Ma dei fatti avvenuti dal 1300 al 1323, ultimi anni della repubblica sassarese, nulla noi sappiamo – come nulla sappiamo dei podestà venuti, o non venuti, dopo il 1316.
La repubblichetta di Sassari aveva una certa importanza; e, negli atti politici che stipulava Genova, la vediamo sempre menzionata come alleata. Nell’atto di tregua, per esempio, del 31 Luglio 1299, tra il comune di Genova e quello di Sassari da una parte, e il Giudice di Arborea dall’altra, troviamo menzionato come procuratore il giurisperito Vir Guido de Vada di Pasa, morto forse a Portotorres, poco prima di restituirsi in patria.
È facile che durante le trattative tra il papa ed il re, per la cessione dell’Isola ad Aragona, il governo della città di Sassari fosse disgregato, in balia dei partiti che si dilaniavano a vicenda.

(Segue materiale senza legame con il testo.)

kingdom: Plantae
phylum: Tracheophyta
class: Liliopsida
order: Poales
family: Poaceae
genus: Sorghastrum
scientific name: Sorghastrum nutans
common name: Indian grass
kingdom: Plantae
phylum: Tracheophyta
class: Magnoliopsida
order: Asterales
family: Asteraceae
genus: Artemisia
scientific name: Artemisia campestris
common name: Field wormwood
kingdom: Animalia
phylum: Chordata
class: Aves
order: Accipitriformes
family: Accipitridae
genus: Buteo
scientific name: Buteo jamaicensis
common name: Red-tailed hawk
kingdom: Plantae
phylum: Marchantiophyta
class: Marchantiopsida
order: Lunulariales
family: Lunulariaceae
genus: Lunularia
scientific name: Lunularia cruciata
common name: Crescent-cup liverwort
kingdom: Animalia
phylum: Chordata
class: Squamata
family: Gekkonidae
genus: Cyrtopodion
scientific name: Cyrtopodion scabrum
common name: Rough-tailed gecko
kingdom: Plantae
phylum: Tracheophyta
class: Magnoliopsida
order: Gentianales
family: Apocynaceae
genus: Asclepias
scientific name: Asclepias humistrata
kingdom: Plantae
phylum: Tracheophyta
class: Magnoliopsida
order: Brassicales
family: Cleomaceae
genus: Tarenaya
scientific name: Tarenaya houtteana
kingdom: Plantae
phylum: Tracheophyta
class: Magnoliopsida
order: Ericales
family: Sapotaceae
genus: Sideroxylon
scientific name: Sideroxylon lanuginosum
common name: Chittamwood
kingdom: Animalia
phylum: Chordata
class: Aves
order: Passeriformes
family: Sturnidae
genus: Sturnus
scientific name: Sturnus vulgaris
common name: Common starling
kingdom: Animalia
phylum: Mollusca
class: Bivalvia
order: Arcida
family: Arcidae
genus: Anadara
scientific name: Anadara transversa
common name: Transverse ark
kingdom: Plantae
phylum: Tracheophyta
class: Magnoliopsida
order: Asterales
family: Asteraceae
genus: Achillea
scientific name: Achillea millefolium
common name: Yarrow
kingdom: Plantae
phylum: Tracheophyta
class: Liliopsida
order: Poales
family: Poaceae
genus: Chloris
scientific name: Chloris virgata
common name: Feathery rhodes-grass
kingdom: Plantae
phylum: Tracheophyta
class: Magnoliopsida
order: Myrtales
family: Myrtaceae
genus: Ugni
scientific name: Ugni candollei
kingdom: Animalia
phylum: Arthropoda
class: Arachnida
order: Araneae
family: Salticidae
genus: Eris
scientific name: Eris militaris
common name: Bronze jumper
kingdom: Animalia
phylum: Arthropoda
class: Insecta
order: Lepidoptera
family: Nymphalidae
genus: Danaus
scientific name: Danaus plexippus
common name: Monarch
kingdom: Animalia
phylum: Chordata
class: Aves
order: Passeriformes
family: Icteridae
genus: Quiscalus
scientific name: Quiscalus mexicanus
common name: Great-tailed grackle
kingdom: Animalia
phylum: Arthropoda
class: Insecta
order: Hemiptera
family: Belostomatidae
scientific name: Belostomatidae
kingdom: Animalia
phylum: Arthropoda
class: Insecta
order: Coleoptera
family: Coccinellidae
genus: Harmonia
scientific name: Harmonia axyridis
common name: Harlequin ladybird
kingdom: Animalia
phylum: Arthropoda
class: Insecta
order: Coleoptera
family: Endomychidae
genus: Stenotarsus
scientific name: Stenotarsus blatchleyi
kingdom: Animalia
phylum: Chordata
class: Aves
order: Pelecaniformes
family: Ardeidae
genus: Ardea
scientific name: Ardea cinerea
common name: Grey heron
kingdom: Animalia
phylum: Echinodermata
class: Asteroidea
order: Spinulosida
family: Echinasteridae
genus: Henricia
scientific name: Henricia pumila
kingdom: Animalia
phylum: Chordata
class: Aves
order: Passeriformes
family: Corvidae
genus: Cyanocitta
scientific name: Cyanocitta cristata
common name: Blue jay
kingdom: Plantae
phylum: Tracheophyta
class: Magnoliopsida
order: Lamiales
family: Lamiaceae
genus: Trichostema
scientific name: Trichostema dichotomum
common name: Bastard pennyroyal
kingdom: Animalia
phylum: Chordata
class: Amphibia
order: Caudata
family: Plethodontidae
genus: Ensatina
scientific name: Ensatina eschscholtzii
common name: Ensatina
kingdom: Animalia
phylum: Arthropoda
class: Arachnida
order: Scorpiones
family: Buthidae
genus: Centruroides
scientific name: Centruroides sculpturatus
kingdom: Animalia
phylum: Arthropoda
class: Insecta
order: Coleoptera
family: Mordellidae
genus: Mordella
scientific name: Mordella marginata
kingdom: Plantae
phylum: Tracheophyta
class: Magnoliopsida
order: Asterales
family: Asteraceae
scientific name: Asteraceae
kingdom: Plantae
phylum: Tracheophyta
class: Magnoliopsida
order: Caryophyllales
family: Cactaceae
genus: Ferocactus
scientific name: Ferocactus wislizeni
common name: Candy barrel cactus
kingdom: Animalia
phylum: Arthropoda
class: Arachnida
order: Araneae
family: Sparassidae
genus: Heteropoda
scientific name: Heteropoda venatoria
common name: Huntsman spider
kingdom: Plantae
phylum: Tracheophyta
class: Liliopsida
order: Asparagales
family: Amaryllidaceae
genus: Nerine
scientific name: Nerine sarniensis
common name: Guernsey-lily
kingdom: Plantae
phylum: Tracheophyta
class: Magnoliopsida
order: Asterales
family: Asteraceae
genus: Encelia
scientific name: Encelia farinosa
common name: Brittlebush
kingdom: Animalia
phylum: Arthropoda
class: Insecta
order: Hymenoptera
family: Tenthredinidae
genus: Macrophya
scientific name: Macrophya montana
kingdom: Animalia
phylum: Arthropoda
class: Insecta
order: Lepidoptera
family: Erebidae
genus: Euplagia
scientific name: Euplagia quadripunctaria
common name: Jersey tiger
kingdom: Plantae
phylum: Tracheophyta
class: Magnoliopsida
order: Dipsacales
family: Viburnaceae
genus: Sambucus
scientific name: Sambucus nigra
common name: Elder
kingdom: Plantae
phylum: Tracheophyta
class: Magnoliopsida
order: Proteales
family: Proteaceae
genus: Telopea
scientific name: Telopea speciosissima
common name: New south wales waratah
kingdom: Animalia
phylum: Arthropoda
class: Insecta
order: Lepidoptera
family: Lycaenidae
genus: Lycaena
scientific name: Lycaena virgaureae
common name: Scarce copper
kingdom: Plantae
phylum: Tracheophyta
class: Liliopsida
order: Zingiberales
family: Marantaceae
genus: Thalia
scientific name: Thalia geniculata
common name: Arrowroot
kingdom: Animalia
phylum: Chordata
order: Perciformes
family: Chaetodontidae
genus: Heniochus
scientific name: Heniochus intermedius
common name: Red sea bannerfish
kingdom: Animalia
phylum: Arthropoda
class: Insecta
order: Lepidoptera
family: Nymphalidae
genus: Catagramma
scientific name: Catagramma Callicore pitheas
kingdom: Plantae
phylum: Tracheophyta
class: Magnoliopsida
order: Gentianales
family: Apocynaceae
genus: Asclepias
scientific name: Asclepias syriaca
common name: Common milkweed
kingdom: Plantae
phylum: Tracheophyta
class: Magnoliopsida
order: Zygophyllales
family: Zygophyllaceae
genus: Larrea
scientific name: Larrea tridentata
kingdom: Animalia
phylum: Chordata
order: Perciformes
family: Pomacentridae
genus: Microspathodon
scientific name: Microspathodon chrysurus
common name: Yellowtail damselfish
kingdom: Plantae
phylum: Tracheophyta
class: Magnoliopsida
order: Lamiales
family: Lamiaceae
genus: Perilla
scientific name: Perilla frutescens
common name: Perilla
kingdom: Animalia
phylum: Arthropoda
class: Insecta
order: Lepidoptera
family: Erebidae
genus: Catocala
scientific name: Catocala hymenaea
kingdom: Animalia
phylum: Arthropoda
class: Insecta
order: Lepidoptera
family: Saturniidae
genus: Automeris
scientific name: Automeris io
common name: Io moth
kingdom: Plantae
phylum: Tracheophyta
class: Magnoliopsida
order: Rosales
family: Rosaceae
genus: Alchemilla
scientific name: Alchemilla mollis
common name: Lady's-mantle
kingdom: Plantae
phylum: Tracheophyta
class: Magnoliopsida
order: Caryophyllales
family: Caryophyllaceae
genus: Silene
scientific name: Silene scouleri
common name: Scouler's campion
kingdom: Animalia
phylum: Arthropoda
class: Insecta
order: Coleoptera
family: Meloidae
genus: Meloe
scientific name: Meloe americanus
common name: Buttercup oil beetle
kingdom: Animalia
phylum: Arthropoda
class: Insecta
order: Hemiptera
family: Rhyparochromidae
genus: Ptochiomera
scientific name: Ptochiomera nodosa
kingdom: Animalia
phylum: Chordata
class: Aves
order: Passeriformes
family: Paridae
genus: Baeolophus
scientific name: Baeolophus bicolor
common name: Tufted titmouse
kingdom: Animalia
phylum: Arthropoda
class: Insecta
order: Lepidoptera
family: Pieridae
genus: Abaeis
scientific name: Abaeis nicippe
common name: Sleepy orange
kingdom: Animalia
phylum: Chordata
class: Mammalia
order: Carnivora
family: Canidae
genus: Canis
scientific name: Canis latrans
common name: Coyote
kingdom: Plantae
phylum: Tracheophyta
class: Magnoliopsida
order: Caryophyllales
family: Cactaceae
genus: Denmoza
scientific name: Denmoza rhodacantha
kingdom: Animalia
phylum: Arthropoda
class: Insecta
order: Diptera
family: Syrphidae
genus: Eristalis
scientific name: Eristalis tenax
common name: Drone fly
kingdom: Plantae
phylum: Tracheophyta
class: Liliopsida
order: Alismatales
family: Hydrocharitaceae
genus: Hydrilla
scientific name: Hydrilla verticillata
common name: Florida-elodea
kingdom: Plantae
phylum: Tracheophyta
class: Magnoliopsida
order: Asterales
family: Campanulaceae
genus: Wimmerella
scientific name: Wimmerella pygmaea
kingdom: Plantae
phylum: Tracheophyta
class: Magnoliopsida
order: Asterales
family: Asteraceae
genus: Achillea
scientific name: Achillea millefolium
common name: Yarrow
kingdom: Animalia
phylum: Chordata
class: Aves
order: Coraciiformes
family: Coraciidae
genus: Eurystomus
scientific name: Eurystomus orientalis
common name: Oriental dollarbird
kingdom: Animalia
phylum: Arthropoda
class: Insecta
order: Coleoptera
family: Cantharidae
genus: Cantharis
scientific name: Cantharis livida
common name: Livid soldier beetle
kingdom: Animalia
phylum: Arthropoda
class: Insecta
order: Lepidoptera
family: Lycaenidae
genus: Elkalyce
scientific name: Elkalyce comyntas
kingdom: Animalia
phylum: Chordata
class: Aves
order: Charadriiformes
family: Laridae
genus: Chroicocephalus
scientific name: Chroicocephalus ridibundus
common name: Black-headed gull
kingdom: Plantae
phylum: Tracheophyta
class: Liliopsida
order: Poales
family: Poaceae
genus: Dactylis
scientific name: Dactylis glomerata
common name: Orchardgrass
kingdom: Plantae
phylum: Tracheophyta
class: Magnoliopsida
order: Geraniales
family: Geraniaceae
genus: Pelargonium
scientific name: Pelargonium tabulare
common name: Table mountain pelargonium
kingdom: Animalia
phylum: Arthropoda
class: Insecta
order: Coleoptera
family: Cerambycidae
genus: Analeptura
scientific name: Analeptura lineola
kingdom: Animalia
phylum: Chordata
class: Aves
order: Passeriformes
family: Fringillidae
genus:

Nelle trattative della cessione dell’Isola (secondo il Ferretto) Branca Doria ebbe molta parte. I Doria promettevano aiuti al re nella conquista del Logudoro, purché si rispettasse Sassari, che apparteneva a Genova; ed in compenso essi non volevano che la conferma dei loro diritti sui beni che vi possedevano. Siffatto accordo venne conchiuso da Branca Doria e da suo figlio Bernabò – ai quali il re Giacomo, nel 1308, con-cedeva Castelgenovese, Casteldoria, l’Anglona, Alghero, la Nurra e i castelli di Monteacuto e del Goceano. (Pare che Don Giacomo fosse di manica larga, vendendo la pelle del lupo prima di ucciderlo!).
Branca Doria sognava un trono. Narra il Foglietta che egli fece pratiche presso l’imperatore Arrigo VIII (quando costui si trovava a Genova nel 1311), per poter diventare re di Sardegna (nientemeno!).
Risulta (scrive il Ferretto) che Branca si trovava in Genova nel 1316, a Lerici nel 1318, e a Bonifacio, Castelgenovese e Casteldoria nel 1321 (nella grave età di 88 anni!) – ma io credo non si trattasse dell’assassino di Michele Zanche… come ho già detto, e come diremo altrove.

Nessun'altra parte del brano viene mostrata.